En un mensaje grabado transmitido por la televisión estatal, el mandatario explicó que la decisión fue tomada por el Consejo de Liderazgo, órgano conformado tras la muerte del líder supremo Alí Jameneí, ocurrida la semana pasada durante la ofensiva militar conjunta de Estados Unidos e Israel contra la República Islámica.
“El Consejo de Liderazgo decidió poner fin a los ataques contra países vecinos, a menos que Irán sea atacado desde esos territorios”, señaló Pezeshkian. En el mismo mensaje, el presidente iraní también ofreció disculpas a las naciones de la región por las ofensivas recientes, aunque pidió que no se conviertan en “instrumentos del imperialismo”.
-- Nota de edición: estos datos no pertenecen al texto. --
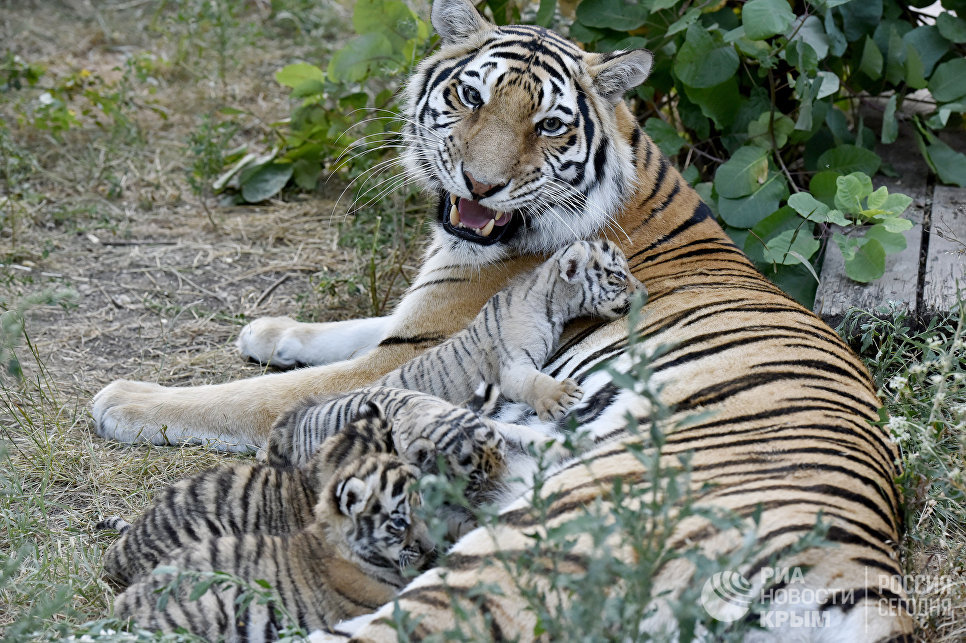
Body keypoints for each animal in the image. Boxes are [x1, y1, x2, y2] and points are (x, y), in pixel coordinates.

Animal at [89, 0, 908, 636]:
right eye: (471, 98)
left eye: (548, 125)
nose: (479, 184)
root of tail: (860, 567)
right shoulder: (415, 317)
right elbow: (344, 326)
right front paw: (266, 330)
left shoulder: (407, 354)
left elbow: (252, 397)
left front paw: (126, 399)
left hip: (541, 536)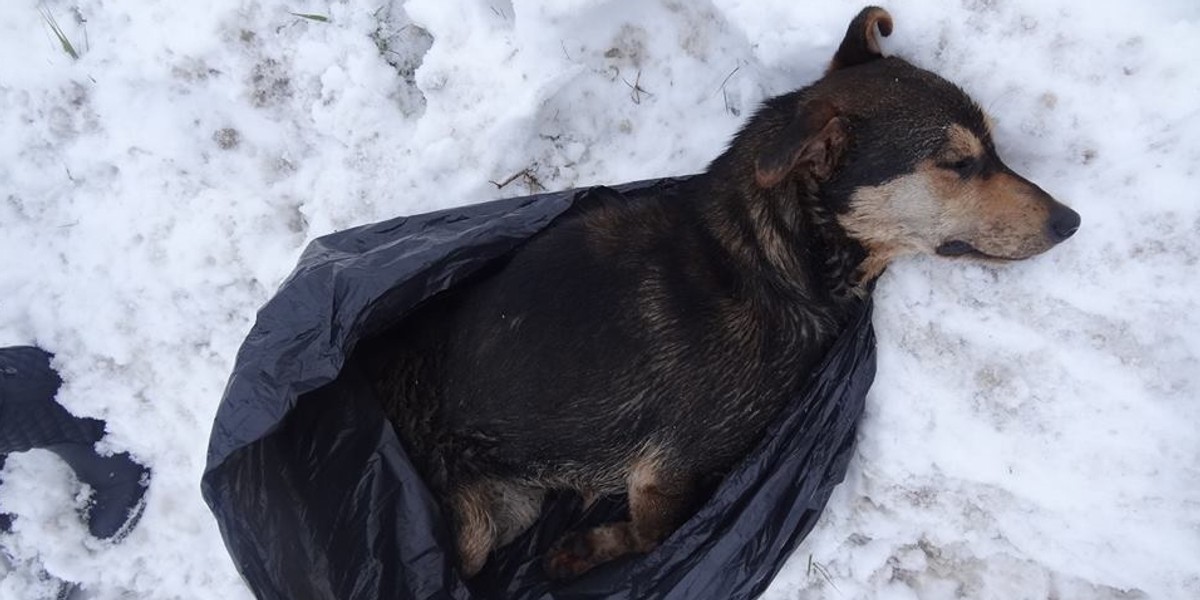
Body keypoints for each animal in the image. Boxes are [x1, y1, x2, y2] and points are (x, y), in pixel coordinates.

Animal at [352, 5, 1080, 580]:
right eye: (958, 163)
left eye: (993, 146)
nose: (1070, 221)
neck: (765, 263)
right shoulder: (666, 469)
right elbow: (654, 535)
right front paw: (586, 552)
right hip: (476, 521)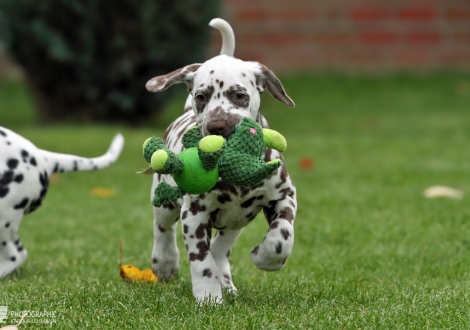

Desde el inicio de la guerra, Irán ha lanzado misiles y drones contra objetivos vinculados con Estados Unidos y contra infraestructuras energéticas en varios países del Golfo Pérsico, entre ellos Arabia Saudí, Kuwait, Catar y Emiratos Árabes Unidos. Teherán sostiene que los ataques estaban dirigidos exclusivamente contra bases militares estadounidenses y no contra los territorios de esos países.
No obstante, casi al mismo tiempo que se difundía el mensaje presidencial, medios iraníes vinculados a la Guardia Revolucionaria informaron sobre una nueva oleada de ataques con misiles y drones contra Baréin y Catar, lo que refleja la complejidad y volatilidad del conflicto.
La escalada bélica en la región mantiene en alerta a la comunidad internacional, ante el riesgo de que el enfrentamiento entre Irán, Estados Unidos e Israel se expanda a más países de Medio Oriente. Mientras tanto, las acciones militares y los movimientos diplomáticos continúan desarrollándose en medio de un escenario de alta tensión.